JULES BASTIEN-LEPAGE AND HIS ART.

JULES BASTIEN-LEPAGE

AS MAN AND ARTIST.

In the month of June, 1856, the chances of a Civil Service noviciate compelled me to live for six weeks at Damvillers, a small town on the Meuse, half-way between Verdun and Montmédy.

Damvillers was formerly fortified, and had the honour of being besieged by Charles V., but there is now nothing left to recall the memory of those warlike days. The whole aspect of the place is peaceful and rural. The people are occupied with agriculture. Orchards now cover the ground where the fortifications once stood, and form a circle of verdure round the scattered houses, in a valley where the Tinte winds through osier beds and meadows. On the right a vine-covered mound like the back of a camel, on the left a succession of wooded slopes, enclose the little town. The grey, blue hills are low. The monotony of the fields and meadows is broken only by rows of poplars. The ill-kept solitary streets bordered by the labourers’ houses with grey or dingy yellow fronts, have the same washed-out look as the landscape.

For a young fellow of twenty-two there was nothing here particularly attractive. I spent my solitary evenings with my elbows on my window-sill watching the twilight descend upon the brown-tiled roofs which enclose the great square as with a horizontal frame. In one corner the large green waggon of a travelling pedler was resting by the side of rows of earthenware, whose polished surface reflected the lights from the window of the neighbouring inn.
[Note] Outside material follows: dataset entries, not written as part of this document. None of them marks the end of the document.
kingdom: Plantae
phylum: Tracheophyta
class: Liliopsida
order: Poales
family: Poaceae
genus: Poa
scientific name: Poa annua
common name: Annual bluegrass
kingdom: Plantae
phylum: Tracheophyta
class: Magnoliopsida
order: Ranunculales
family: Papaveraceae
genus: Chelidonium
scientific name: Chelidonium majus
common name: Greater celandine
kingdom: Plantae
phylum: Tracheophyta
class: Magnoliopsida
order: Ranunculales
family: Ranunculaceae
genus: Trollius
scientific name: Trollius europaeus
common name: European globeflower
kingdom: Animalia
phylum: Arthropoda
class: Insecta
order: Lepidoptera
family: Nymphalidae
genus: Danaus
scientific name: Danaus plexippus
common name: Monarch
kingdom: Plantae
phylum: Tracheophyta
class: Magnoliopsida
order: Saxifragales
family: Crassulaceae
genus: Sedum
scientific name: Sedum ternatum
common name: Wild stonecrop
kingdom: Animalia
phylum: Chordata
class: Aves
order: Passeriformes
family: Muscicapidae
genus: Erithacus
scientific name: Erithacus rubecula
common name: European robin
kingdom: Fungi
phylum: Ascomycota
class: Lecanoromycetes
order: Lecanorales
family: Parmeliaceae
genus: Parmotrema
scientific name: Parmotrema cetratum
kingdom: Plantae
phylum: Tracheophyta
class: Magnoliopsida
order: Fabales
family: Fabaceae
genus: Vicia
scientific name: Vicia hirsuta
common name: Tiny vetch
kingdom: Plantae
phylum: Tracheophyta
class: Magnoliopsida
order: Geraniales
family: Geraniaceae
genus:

My only amusement consisted in listening to the chatter of some girls sitting at the tinner’s door, or the shouts of the children playing at ball by the wall of the corn-market.

I little thought then that among these urchins, with torn pinafores and tangled hair, was to be found a future master of contemporary painting, and that the name of Bastien-Lepage thrown to and fro each evening by the children’s voices, and repeated by the echoes of the solitary square, would come to be known, and received with acclamations throughout the world, by all who are interested in Art and in Artists.